Slevin: I guess no one ever taught you not to use the word you're defining in the definition.
[Elvis punches him]
Elvis: Say somethin' else. I will break your motherfucking nose. I ain't playin' with you.
Slevin: My nose is already broken.
[flash cut to Slevin in a car with a freshly bloodied nose]

Slevin: How did you find out about us?
Mr. Goodkat: I'm a world-class assassin, fuckhead. How do you think I found out?

Slevin: Someone's trying to kill you.
Yitzchok: Who?
Slevin: Me.

The Rabbi: There are three things one may not do to save a life including his own. He may not: idol-worship, commit adultery, or perform an act of premeditated murder. Killing you before you killed me would be...
Slevin: Kosher?
The Rabbi: [scathing noise] Acceptable.

Slevin: Anything else you want to tell me?
The Boss: I suppose I don't need to say anything as trite and cliche as "go to the police and you're a dead man".
Slevin: I think you just did.
The Boss: I guess I did.

The Rabbi: [whispering to Slevin] Whatever they're paying you...
[smiles slyly]
Slevin: [chuckles slightly] There is no "they..." I did this to you. Me.
The Rabbi: You?
Slevin: Me.
The Boss: Who are you?

Slevin: Listen, I've been hearing that a lot lately--
The Rabbi: [interrupting] My father used to say: "The first time someone calls you a horse you punch him on the nose, the second time someone calls you a horse you call him a jerk but the third time someone calls you a horse, well then perhaps it's time to go shopping for a saddle."

Mugger: Hey, you got the time?
Slevin: Yeah man, it's about 3:20.
Mugger: Yo, you got a smoke?
Slevin: No sorry, I don't smoke.
Mugger: Well then why don't you just give me your wallet, and I'll buy my own smokes.
Slevin: Am I being mugged?
[He is punched in the nose]

Mr.
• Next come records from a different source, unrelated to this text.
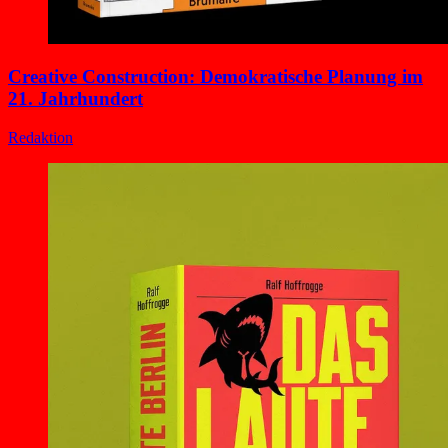
Creative Construction: Demokratische Planung im
21. Jahrhundert
Redaktion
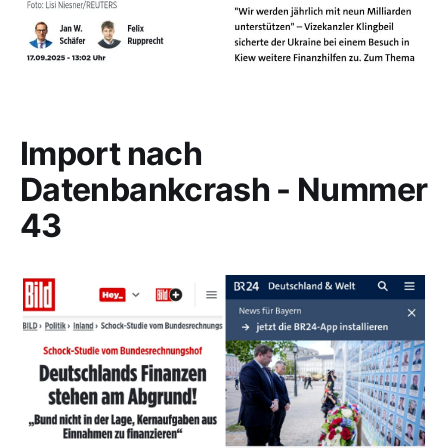
Import nach
Datenbankcrash - Nummer
43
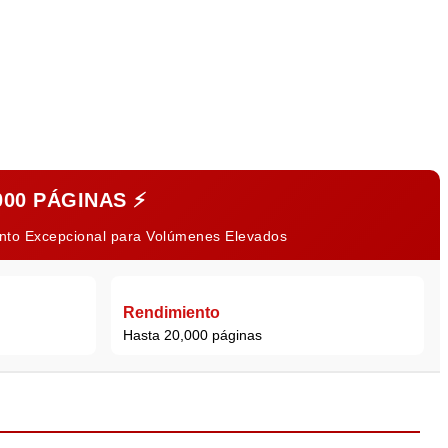
000 PÁGINAS
⚡
ento Excepcional para Volúmenes Elevados
Rendimiento
Hasta 20,000 páginas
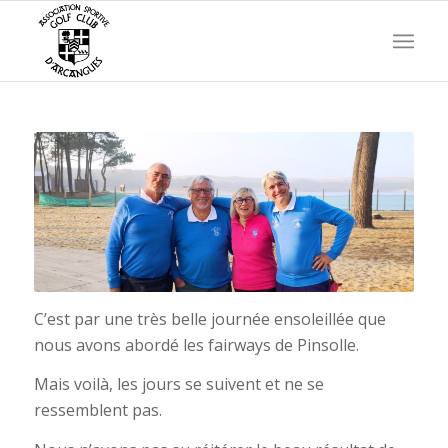
C’est par une très belle journée ensoleillée que
nous avons abordé les fairways de Pinsolle.
Mais voilà, les jours se suivent et ne se
ressemblent pas.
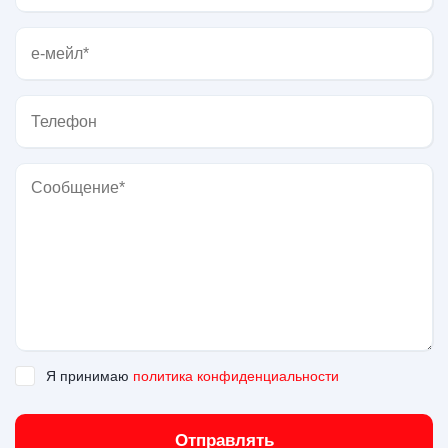
Я принимаю
политика конфиденциальности
Отправлять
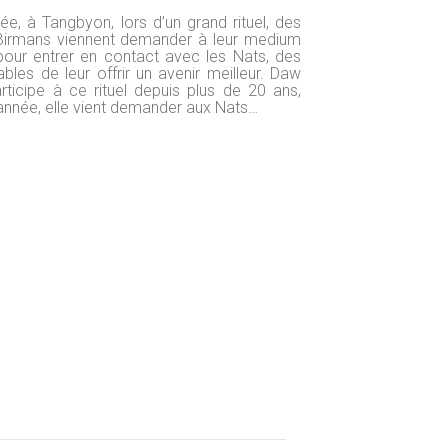
e, à Tangbyon, lors d’un grand rituel, des
 Birmans viennent demander à leur medium
our entrer en contact avec les Nats, des
bles de leur offrir un avenir meilleur. Daw
ticipe à ce rituel depuis plus de 20 ans,
année, elle vient demander aux Nats…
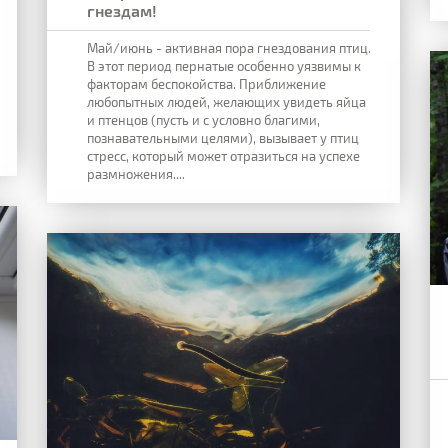
гнездам!
Май/июнь - активная пора гнездования птиц.
В этот период пернатые особенно уязвимы к
факторам беспокойства. Приближение
любопытных людей, желающих увидеть яйца
и птенцов (пусть и с условно благими,
познавательными целями), вызывает у птиц
стресс, который может отразиться на успехе
размножения....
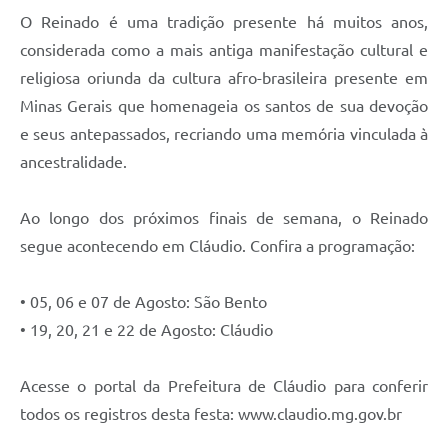
O Reinado é uma tradição presente há muitos anos,
considerada como a mais antiga manifestação cultural e
religiosa oriunda da cultura afro-brasileira presente em
Minas Gerais que homenageia os santos de sua devoção
e seus antepassados, recriando uma memória vinculada à
ancestralidade.
Ao longo dos próximos finais de semana, o Reinado
segue acontecendo em Cláudio. Confira a programação:
• 05, 06 e 07 de Agosto: São Bento
• 19, 20, 21 e 22 de Agosto: Cláudio
Acesse o portal da Prefeitura de Cláudio para conferir
todos os registros desta festa: www.claudio.mg.gov.br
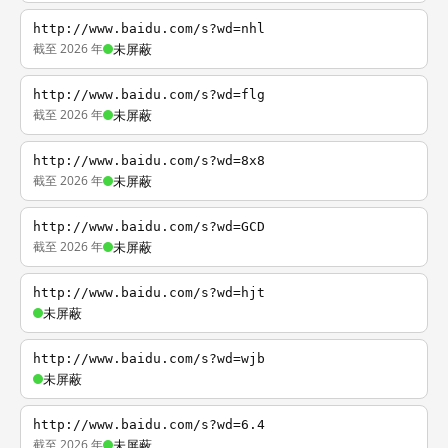
http://www.baidu.com/s?wd=nhl
截至 2026 年
未屏蔽
http://www.baidu.com/s?wd=flg
截至 2026 年
未屏蔽
http://www.baidu.com/s?wd=8x8
截至 2026 年
未屏蔽
http://www.baidu.com/s?wd=GCD
截至 2026 年
未屏蔽
http://www.baidu.com/s?wd=hjt
未屏蔽
http://www.baidu.com/s?wd=wjb
未屏蔽
http://www.baidu.com/s?wd=6.4
截至 2026 年
未屏蔽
Goodkat: The reason I'm in town, in case you're wondering, is because of the Kansas City Shuffle.
Nick: What's a Kansas City Shuffle?
Mr. Goodkat: A Kansas City Shuffle is when everybody looks right, you go left.
Nick: Never heard of it.
Mr. Goodkat: It's not something people hear about. Falls on deaf ears mostly. This particular one has been over twenty years in the making. No small matter. Requires a lot of planning. Involves a lot of people. People connected by the slightest of events. Like whispers in the night, in that place that never forgets, even when those people do. It starts with a horse.

Slevin: This isn't the first time this has happened, you know.
Lindsey: You mean this isn't the first time a crime lord asked you to kill the gay son of a rival gangster to pay off a debt that belongs to a friend whose place you're staying in as a result of losing your job, your apartment, and finding your girlfriend in bed with another guy?
Slevin: No, this is the first time THAT happened, but Nick has been painting me into corners since we were kids.

Lindsey: What happened to your nose?
Slevin: I was using it to break some guy's fist.

The Boss: You? You're the triggerman.
Slevin: Me?
The Boss: You.
Slevin: Aren't there professionals? People you can hire to do this sort of thing?
The Boss: [Laughing] Of course there are. Yes. But you owe me 96,000 dollars. Why should I go out and pay someone else when I've already paid you?

Slevin: Ok, I'm under the impression that you're under the impression that I owe you 96,000 dollars.
The Boss: No, you owe Slim Hopkins 96,000 dollars. You owe Slim, Slim owes me... You owe me.